• **任务要求**
从含有“In Leve Gil”的那一行起，到列表结尾为止，把这些行重写一遍，将其中的“neighbors”替换为“adjacent points”，其余内容不变。答案中不要包含图片。

───── 输入数据 ─────

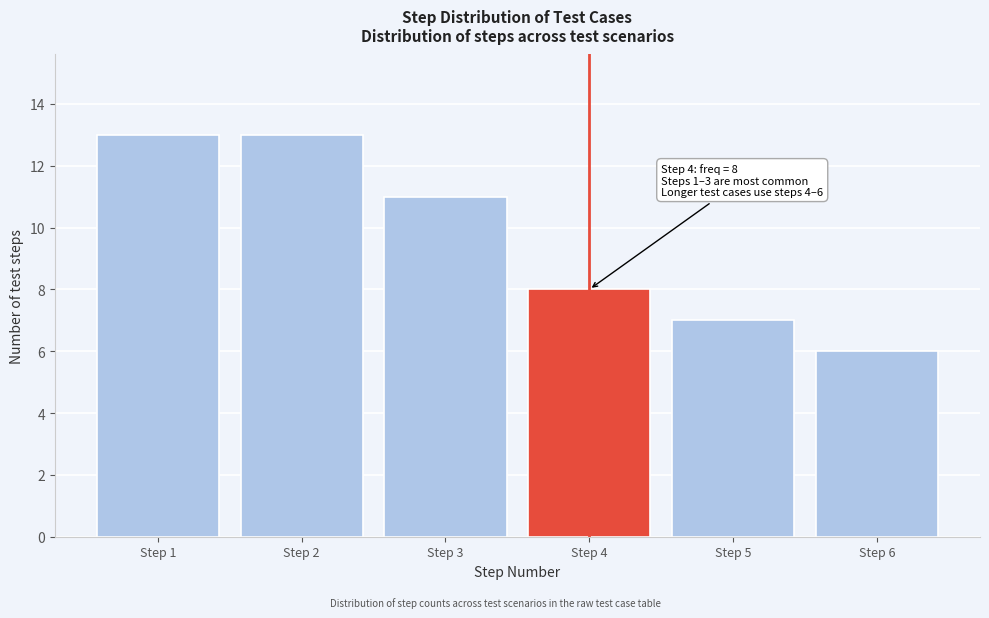

Reading left to right, what are all the values shown in this chart?

Step 1=13	Step 2=13	Step 3=11	Step 4=8	Step 5=7	Step 6=6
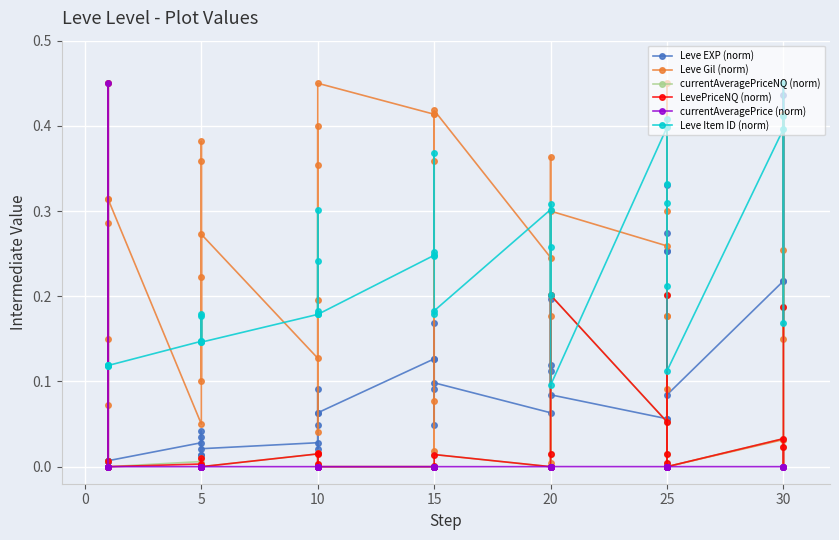

In Leve Gil (norm), how many points are lower than both neighbors (excluding endpoints)?

11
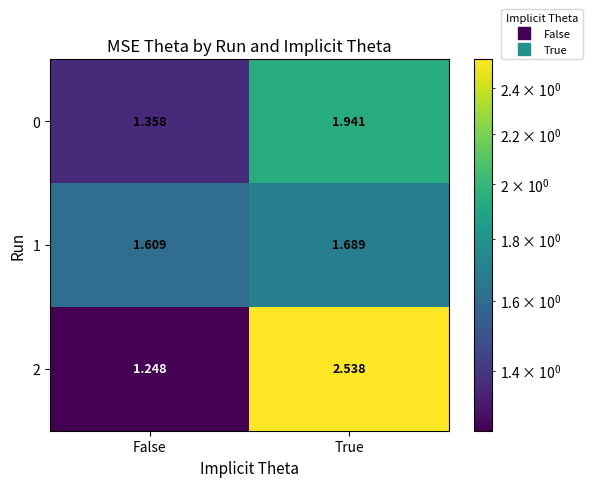

List the labels in order of 2 value, smallest first.

False, True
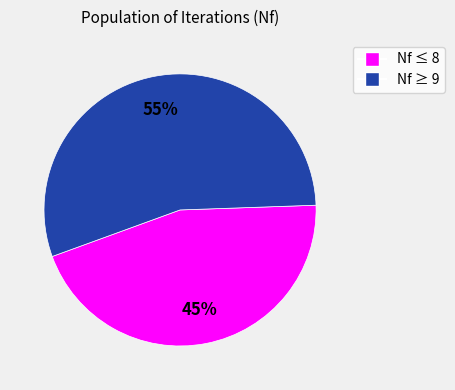

To the nearest percent, what is the difference between the largest and smallest slice percentages?

10%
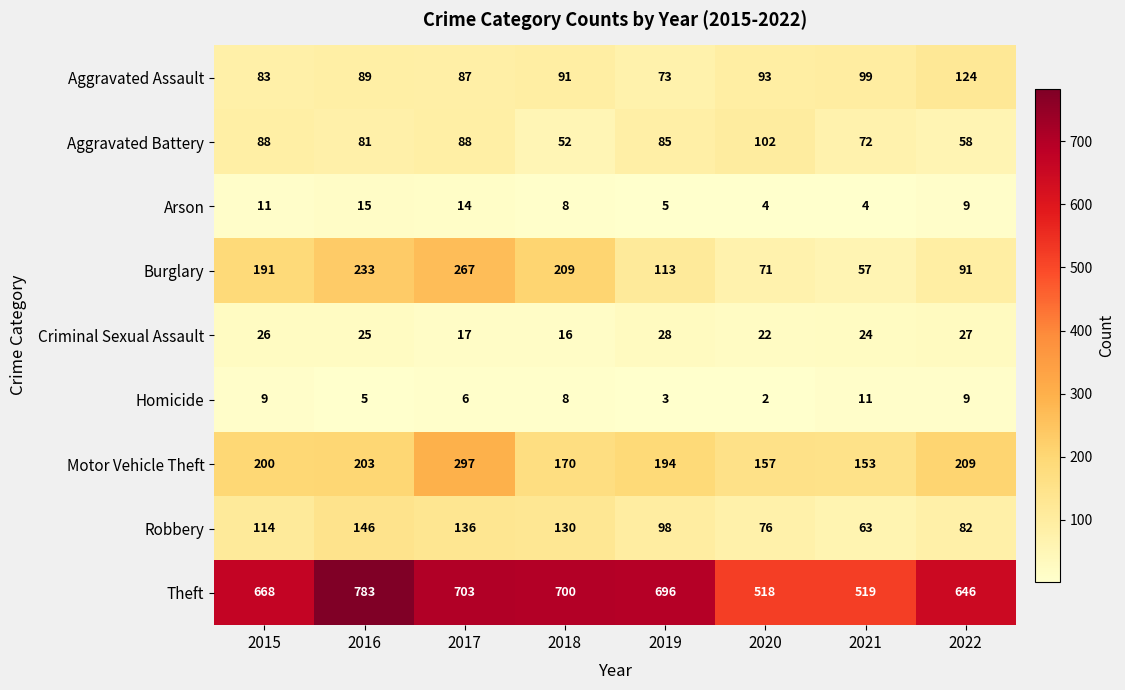

Which series has the largest total across all categories?

Theft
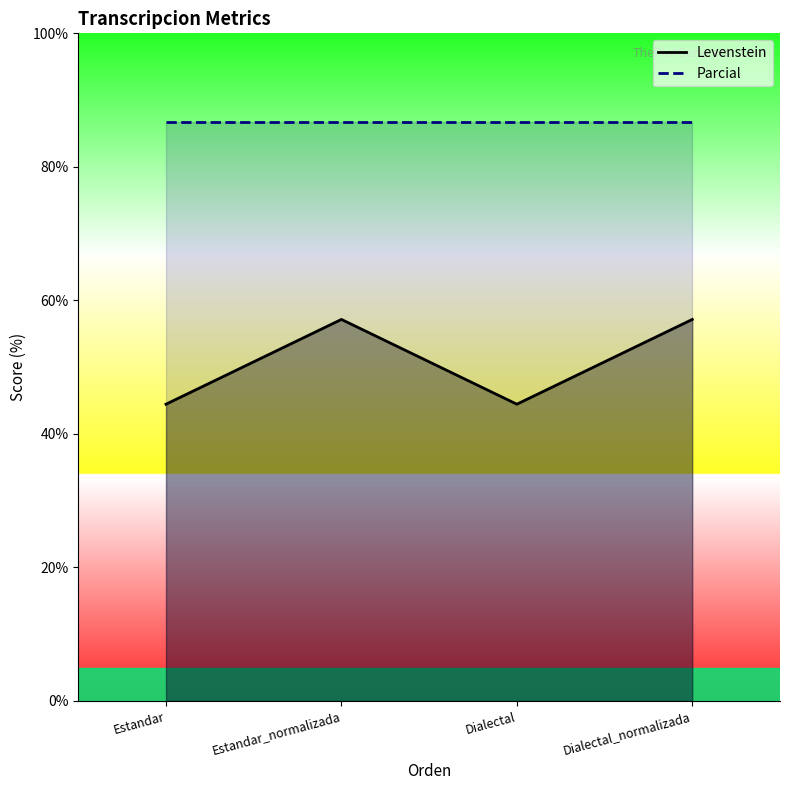

How many interior local valleys (lower than both neighbors) does the data have?

1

─────

• **结果**
In Leve Gil (norm), how many points are lower than both adjacent points (excluding endpoints)?

11

List the labels in order of 2 value, smallest first.

False, True

To the nearest percent, what is the difference between the largest and smallest slice percentages?

10%

Which series has the largest total across all categories?

Theft

How many interior local valleys (lower than both adjacent points) does the data have?

1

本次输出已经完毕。